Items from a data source
────────────────────

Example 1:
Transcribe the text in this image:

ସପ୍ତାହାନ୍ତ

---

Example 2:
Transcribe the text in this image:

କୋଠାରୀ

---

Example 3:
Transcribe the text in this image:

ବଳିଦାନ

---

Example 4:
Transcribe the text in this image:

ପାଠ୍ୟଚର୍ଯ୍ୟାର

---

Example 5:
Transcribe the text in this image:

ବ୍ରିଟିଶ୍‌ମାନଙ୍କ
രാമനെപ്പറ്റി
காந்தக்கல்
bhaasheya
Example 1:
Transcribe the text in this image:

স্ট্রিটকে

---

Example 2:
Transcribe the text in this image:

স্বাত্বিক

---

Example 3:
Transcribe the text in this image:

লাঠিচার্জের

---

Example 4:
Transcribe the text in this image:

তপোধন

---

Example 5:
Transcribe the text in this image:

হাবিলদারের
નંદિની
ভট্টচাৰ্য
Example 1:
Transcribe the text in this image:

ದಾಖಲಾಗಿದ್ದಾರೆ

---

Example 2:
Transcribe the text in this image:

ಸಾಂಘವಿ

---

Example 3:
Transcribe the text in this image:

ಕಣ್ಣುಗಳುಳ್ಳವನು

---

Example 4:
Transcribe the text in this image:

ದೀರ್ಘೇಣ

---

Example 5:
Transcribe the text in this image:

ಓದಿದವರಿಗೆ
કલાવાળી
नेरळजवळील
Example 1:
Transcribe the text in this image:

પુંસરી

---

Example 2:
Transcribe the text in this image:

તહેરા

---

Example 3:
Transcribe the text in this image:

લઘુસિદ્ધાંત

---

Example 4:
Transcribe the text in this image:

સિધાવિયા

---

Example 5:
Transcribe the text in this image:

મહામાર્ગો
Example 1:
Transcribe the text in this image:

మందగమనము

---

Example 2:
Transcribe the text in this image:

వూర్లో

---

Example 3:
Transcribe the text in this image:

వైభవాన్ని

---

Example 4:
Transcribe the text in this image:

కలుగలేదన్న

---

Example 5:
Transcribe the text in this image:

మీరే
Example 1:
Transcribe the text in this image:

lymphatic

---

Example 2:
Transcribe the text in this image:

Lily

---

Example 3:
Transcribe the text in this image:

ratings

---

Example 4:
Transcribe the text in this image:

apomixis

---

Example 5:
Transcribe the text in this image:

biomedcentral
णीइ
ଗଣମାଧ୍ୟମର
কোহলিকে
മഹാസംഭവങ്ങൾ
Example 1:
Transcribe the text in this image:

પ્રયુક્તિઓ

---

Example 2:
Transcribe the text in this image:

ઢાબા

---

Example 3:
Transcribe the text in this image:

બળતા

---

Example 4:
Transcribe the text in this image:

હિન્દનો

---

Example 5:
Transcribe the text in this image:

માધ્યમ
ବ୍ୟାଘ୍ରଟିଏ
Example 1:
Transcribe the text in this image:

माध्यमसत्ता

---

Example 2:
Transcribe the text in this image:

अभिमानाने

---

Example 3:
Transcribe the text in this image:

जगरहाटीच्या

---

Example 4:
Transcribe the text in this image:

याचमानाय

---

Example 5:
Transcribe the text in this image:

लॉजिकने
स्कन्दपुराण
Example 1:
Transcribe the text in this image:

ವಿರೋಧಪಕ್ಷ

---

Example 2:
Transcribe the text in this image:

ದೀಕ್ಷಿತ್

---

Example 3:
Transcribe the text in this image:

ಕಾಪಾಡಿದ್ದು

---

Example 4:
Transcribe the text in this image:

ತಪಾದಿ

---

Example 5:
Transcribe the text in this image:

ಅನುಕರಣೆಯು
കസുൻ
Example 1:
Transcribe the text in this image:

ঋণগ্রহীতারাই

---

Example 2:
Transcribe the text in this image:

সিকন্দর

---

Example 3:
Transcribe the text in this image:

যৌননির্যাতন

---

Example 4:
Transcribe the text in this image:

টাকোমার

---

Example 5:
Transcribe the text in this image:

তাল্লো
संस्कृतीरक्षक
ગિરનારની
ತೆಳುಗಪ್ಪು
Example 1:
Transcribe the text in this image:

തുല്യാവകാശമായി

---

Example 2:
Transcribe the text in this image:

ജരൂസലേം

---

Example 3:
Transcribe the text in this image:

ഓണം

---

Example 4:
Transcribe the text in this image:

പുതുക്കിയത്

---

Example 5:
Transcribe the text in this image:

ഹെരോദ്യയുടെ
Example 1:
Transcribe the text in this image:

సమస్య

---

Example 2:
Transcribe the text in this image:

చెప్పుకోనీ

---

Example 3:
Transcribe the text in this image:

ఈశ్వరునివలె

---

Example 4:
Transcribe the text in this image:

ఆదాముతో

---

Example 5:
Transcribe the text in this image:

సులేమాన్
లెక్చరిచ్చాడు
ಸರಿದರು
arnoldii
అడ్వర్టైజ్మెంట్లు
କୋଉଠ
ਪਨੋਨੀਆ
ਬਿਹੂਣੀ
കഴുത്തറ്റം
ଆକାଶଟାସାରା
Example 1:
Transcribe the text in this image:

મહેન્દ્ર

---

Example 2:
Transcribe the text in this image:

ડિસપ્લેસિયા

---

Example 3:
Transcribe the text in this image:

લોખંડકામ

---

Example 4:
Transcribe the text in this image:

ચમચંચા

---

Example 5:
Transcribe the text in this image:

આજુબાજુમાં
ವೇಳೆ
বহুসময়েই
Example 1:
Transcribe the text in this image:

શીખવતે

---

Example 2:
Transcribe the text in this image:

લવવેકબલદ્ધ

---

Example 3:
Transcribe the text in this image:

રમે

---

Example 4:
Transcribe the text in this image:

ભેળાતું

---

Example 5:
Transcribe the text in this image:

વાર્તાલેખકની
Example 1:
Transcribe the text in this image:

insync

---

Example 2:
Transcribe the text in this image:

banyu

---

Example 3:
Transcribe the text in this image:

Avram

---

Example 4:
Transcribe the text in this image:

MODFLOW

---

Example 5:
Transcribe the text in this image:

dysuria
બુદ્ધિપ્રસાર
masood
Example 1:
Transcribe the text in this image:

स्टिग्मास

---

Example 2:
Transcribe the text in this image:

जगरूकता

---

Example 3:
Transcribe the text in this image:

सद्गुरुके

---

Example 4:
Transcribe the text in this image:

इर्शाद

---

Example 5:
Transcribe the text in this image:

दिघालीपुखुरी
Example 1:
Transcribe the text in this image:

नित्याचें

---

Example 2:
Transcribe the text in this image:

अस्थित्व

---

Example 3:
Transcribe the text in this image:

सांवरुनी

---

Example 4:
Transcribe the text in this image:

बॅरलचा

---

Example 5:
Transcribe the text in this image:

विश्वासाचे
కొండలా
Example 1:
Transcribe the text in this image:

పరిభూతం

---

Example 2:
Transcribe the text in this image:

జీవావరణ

────────────────────

The required answer is every line of the data, duplicated exactly.

◆ EXERCISE OUTPUT:
Example 1:
Transcribe the text in this image:

ସପ୍ତାହାନ୍ତ

---

Example 2:
Transcribe the text in this image:

କୋଠାରୀ

---

Example 3:
Transcribe the text in this image:

ବଳିଦାନ

---

Example 4:
Transcribe the text in this image:

ପାଠ୍ୟଚର୍ଯ୍ୟାର

---

Example 5:
Transcribe the text in this image:

ବ୍ରିଟିଶ୍‌ମାନଙ୍କ
രാമനെപ്പറ്റി
காந்தக்கல்
bhaasheya
Example 1:
Transcribe the text in this image:

স্ট্রিটকে

---

Example 2:
Transcribe the text in this image:

স্বাত্বিক

---

Example 3:
Transcribe the text in this image:

লাঠিচার্জের

---

Example 4:
Transcribe the text in this image:

তপোধন

---

Example 5:
Transcribe the text in this image:

হাবিলদারের
નંદિની
ভট্টচাৰ্য
Example 1:
Transcribe the text in this image:

ದಾಖಲಾಗಿದ್ದಾರೆ

---

Example 2:
Transcribe the text in this image:

ಸಾಂಘವಿ

---

Example 3:
Transcribe the text in this image:

ಕಣ್ಣುಗಳುಳ್ಳವನು

---

Example 4:
Transcribe the text in this image:

ದೀರ್ಘೇಣ

---

Example 5:
Transcribe the text in this image:

ಓದಿದವರಿಗೆ
કલાવાળી
नेरळजवळील
Example 1:
Transcribe the text in this image:

પુંસરી

---

Example 2:
Transcribe the text in this image:

તહેરા

---

Example 3:
Transcribe the text in this image:

લઘુસિદ્ધાંત

---

Example 4:
Transcribe the text in this image:

સિધાવિયા

---

Example 5:
Transcribe the text in this image:

મહામાર્ગો
Example 1:
Transcribe the text in this image:

మందగమనము

---

Example 2:
Transcribe the text in this image:

వూర్లో

---

Example 3:
Transcribe the text in this image:

వైభవాన్ని

---

Example 4:
Transcribe the text in this image:

కలుగలేదన్న

---

Example 5:
Transcribe the text in this image:

మీరే
Example 1:
Transcribe the text in this image:

lymphatic

---

Example 2:
Transcribe the text in this image:

Lily

---

Example 3:
Transcribe the text in this image:

ratings

---

Example 4:
Transcribe the text in this image:

apomixis

---

Example 5:
Transcribe the text in this image:

biomedcentral
णीइ
ଗଣମାଧ୍ୟମର
কোহলিকে
മഹാസംഭവങ്ങൾ
Example 1:
Transcribe the text in this image:

પ્રયુક્તિઓ

---

Example 2:
Transcribe the text in this image:

ઢાબા

---

Example 3:
Transcribe the text in this image:

બળતા

---

Example 4:
Transcribe the text in this image:

હિન્દનો

---

Example 5:
Transcribe the text in this image:

માધ્યમ
ବ୍ୟାଘ୍ରଟିଏ
Example 1:
Transcribe the text in this image:

माध्यमसत्ता

---

Example 2:
Transcribe the text in this image:

अभिमानाने

---

Example 3:
Transcribe the text in this image:

जगरहाटीच्या

---

Example 4:
Transcribe the text in this image:

याचमानाय

---

Example 5:
Transcribe the text in this image:

लॉजिकने
स्कन्दपुराण
Example 1:
Transcribe the text in this image:

ವಿರೋಧಪಕ್ಷ

---

Example 2:
Transcribe the text in this image:

ದೀಕ್ಷಿತ್

---

Example 3:
Transcribe the text in this image:

ಕಾಪಾಡಿದ್ದು

---

Example 4:
Transcribe the text in this image:

ತಪಾದಿ

---

Example 5:
Transcribe the text in this image:

ಅನುಕರಣೆಯು
കസുൻ
Example 1:
Transcribe the text in this image:

ঋণগ্রহীতারাই

---

Example 2:
Transcribe the text in this image:

সিকন্দর

---

Example 3:
Transcribe the text in this image:

যৌননির্যাতন

---

Example 4:
Transcribe the text in this image:

টাকোমার

---

Example 5:
Transcribe the text in this image:

তাল্লো
संस्कृतीरक्षक
ગિરનારની
ತೆಳುಗಪ್ಪು
Example 1:
Transcribe the text in this image:

തുല്യാവകാശമായി

---

Example 2:
Transcribe the text in this image:

ജരൂസലേം

---

Example 3:
Transcribe the text in this image:

ഓണം

---

Example 4:
Transcribe the text in this image:

പുതുക്കിയത്

---

Example 5:
Transcribe the text in this image:

ഹെരോദ്യയുടെ
Example 1:
Transcribe the text in this image:

సమస్య

---

Example 2:
Transcribe the text in this image:

చెప్పుకోనీ

---

Example 3:
Transcribe the text in this image:

ఈశ్వరునివలె

---

Example 4:
Transcribe the text in this image:

ఆదాముతో

---

Example 5:
Transcribe the text in this image:

సులేమాన్
లెక్చరిచ్చాడు
ಸರಿದರು
arnoldii
అడ్వర్టైజ్మెంట్లు
କୋଉଠ
ਪਨੋਨੀਆ
ਬਿਹੂਣੀ
കഴുത്തറ്റം
ଆକାଶଟାସାରା
Example 1:
Transcribe the text in this image:

મહેન્દ્ર

---

Example 2:
Transcribe the text in this image:

ડિસપ્લેસિયા

---

Example 3:
Transcribe the text in this image:

લોખંડકામ

---

Example 4:
Transcribe the text in this image:

ચમચંચા

---

Example 5:
Transcribe the text in this image:

આજુબાજુમાં
ವೇಳೆ
বহুসময়েই
Example 1:
Transcribe the text in this image:

શીખવતે

---

Example 2:
Transcribe the text in this image:

લવવેકબલદ્ધ

---

Example 3:
Transcribe the text in this image:

રમે

---

Example 4:
Transcribe the text in this image:

ભેળાતું

---

Example 5:
Transcribe the text in this image:

વાર્તાલેખકની
Example 1:
Transcribe the text in this image:

insync

---

Example 2:
Transcribe the text in this image:

banyu

---

Example 3:
Transcribe the text in this image:

Avram

---

Example 4:
Transcribe the text in this image:

MODFLOW

---

Example 5:
Transcribe the text in this image:

dysuria
બુદ્ધિપ્રસાર
masood
Example 1:
Transcribe the text in this image:

स्टिग्मास

---

Example 2:
Transcribe the text in this image:

जगरूकता

---

Example 3:
Transcribe the text in this image:

सद्गुरुके

---

Example 4:
Transcribe the text in this image:

इर्शाद

---

Example 5:
Transcribe the text in this image:

दिघालीपुखुरी
Example 1:
Transcribe the text in this image:

नित्याचें

---

Example 2:
Transcribe the text in this image:

अस्थित्व

---

Example 3:
Transcribe the text in this image:

सांवरुनी

---

Example 4:
Transcribe the text in this image:

बॅरलचा

---

Example 5:
Transcribe the text in this image:

विश्वासाचे
కొండలా
Example 1:
Transcribe the text in this image:

పరిభూతం

---

Example 2:
Transcribe the text in this image:

జీవావరణ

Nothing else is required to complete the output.